Work instructions => Retype, word for word, every line of the records below starting at the one that contains "matter of public health and survival." and ending at the one that contains "the highest average"; include both of those lines and nothing more.

Supplied data =>
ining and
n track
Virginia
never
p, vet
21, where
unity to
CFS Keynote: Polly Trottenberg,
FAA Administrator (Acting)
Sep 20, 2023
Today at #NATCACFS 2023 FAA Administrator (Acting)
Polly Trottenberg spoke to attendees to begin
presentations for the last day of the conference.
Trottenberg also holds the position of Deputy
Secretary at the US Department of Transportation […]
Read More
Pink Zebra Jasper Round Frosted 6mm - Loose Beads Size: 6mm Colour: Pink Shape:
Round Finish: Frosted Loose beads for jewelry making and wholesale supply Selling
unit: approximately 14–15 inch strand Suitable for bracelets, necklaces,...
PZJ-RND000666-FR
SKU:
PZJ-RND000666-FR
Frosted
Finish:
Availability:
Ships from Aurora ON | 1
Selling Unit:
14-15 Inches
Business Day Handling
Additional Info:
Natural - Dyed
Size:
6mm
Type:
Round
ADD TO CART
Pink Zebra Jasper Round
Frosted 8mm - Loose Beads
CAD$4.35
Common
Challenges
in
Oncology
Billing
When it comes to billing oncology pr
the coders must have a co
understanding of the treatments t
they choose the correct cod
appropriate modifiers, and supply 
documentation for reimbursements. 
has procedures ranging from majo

---

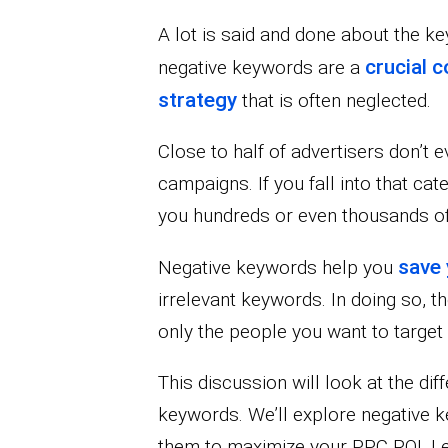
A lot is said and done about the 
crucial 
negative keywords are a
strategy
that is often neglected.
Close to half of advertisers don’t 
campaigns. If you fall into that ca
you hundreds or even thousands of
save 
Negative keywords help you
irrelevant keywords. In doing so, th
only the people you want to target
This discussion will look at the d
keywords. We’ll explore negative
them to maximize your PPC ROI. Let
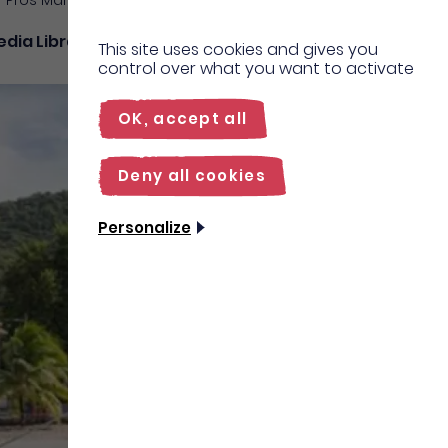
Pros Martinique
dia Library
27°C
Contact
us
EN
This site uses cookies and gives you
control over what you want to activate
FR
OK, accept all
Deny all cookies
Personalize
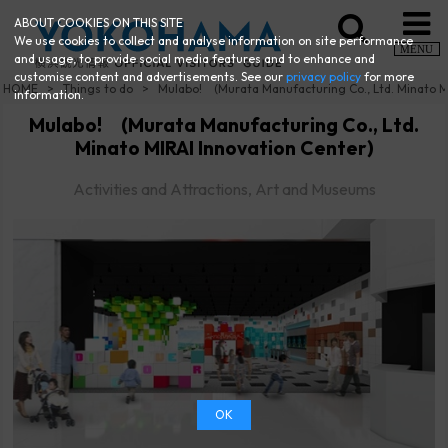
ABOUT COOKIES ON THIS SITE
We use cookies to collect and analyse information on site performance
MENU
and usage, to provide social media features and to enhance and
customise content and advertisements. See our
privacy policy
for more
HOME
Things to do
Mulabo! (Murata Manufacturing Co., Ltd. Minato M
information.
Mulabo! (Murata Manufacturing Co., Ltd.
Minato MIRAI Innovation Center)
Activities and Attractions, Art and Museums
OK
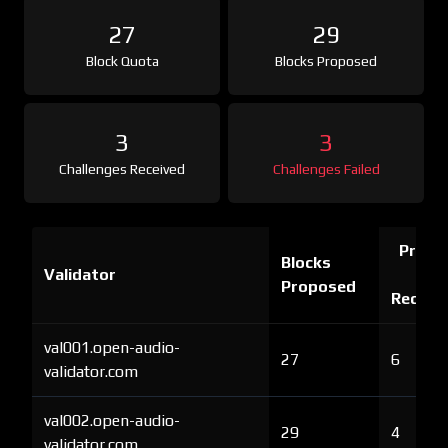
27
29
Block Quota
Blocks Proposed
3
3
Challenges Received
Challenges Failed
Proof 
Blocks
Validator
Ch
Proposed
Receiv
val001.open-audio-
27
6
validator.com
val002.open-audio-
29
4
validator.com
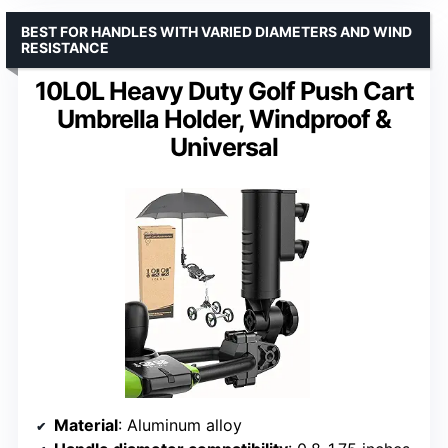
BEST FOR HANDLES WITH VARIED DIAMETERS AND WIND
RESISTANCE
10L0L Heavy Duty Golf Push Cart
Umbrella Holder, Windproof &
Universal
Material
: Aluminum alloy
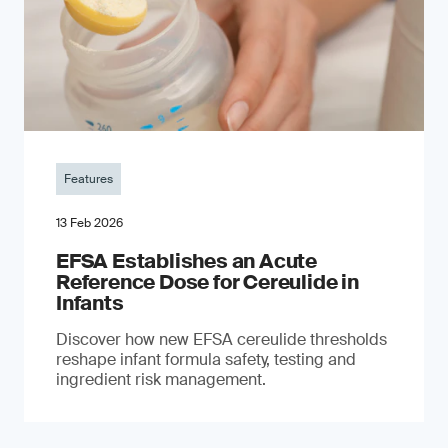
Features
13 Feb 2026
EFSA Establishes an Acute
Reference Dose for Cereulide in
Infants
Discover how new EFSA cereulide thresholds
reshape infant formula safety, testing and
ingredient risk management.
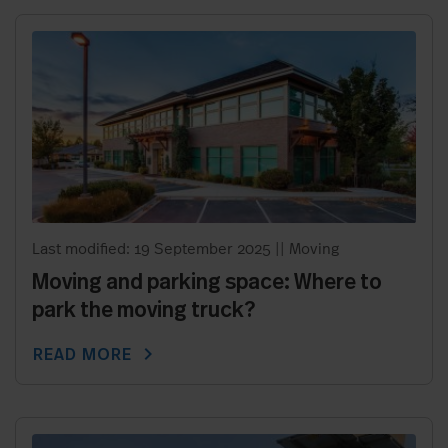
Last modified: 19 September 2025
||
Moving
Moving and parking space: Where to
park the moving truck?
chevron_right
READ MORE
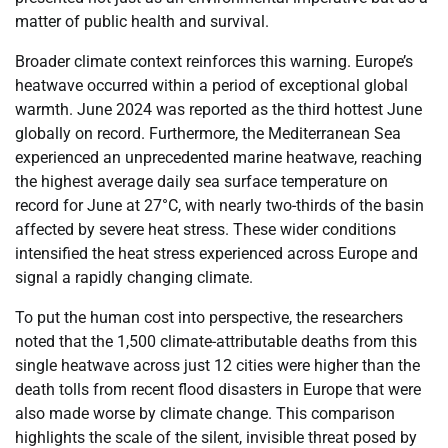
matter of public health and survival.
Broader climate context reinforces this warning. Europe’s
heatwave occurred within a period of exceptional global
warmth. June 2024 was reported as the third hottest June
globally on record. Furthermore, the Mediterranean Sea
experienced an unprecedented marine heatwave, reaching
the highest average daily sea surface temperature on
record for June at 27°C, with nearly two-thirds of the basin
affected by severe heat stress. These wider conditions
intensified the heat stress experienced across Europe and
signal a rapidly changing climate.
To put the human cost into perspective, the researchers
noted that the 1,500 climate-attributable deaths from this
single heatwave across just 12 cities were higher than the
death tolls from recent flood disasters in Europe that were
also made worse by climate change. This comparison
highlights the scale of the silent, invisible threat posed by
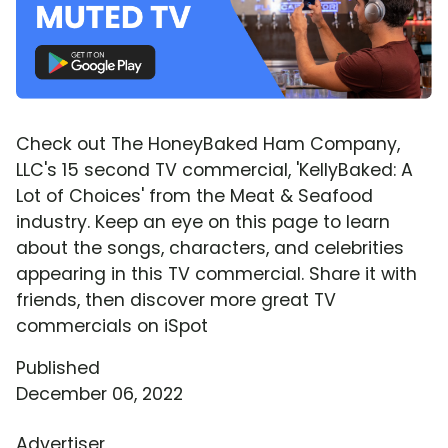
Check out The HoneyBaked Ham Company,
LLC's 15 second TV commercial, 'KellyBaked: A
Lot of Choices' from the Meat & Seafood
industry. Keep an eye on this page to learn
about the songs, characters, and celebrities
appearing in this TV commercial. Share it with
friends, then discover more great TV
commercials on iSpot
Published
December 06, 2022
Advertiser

--

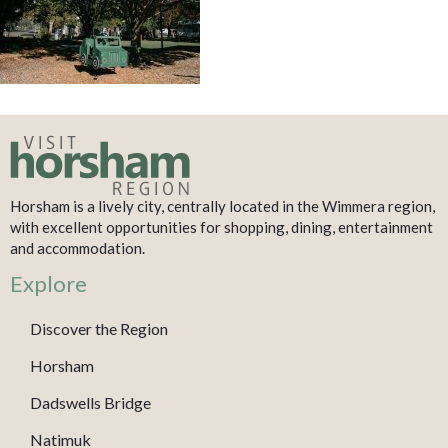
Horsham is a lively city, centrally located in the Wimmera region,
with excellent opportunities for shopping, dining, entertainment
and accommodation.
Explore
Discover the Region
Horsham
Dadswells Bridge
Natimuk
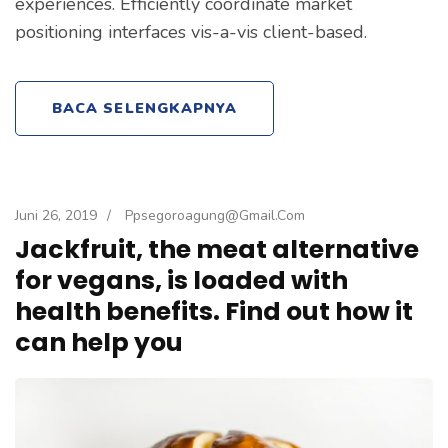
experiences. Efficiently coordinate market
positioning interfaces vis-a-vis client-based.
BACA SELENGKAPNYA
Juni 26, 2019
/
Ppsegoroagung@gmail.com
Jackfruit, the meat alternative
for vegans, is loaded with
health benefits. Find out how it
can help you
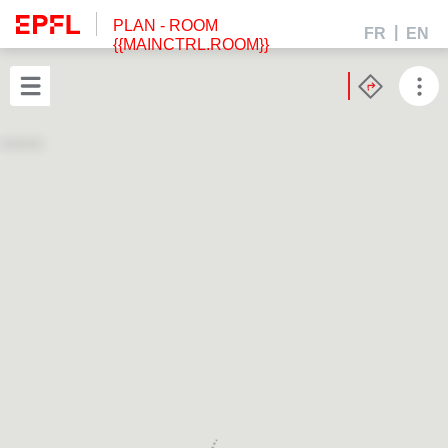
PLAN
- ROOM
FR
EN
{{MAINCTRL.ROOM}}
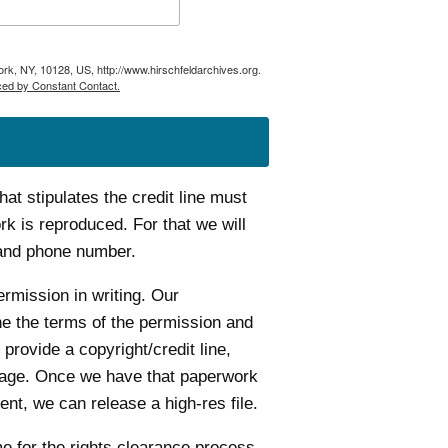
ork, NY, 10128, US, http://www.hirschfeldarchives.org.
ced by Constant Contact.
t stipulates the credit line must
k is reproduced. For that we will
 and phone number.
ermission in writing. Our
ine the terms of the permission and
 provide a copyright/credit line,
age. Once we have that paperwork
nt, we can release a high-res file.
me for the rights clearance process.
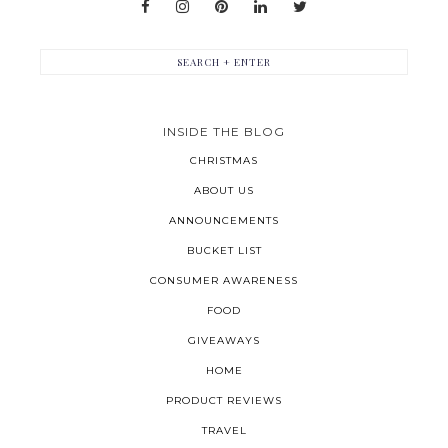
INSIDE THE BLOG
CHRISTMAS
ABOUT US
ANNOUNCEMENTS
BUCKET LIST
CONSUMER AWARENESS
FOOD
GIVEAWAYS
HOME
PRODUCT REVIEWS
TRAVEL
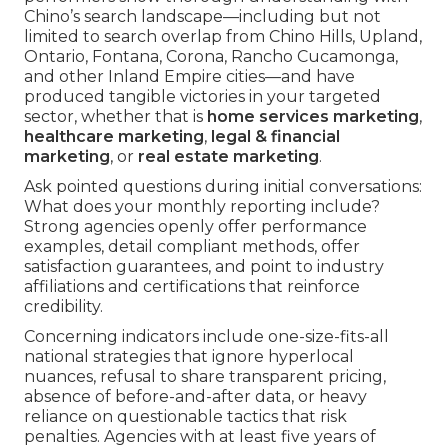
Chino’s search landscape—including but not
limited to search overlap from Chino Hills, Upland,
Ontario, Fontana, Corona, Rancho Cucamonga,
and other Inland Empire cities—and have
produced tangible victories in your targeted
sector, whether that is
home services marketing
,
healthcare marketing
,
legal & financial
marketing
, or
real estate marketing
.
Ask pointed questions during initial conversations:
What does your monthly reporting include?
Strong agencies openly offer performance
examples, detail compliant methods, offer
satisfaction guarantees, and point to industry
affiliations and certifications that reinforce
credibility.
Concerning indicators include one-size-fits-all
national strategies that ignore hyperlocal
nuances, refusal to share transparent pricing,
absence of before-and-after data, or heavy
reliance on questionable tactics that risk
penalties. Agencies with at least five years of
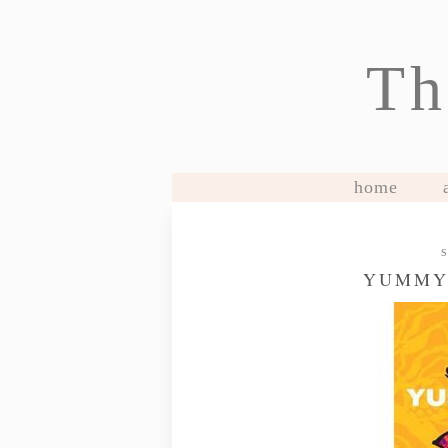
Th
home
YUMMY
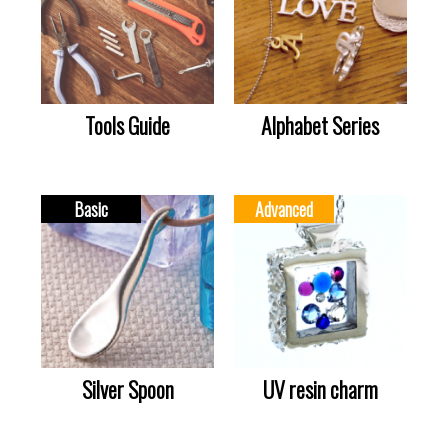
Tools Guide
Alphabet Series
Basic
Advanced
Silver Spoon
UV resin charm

Written response =>
matter of public health and survival.
Broader climate context reinforces this warning. Europe’s
heatwave occurred within a period of exceptional global
warmth. June 2024 was reported as the third hottest June
globally on record. Furthermore, the Mediterranean Sea
experienced an unprecedented marine heatwave, reaching
the highest average daily sea surface temperature on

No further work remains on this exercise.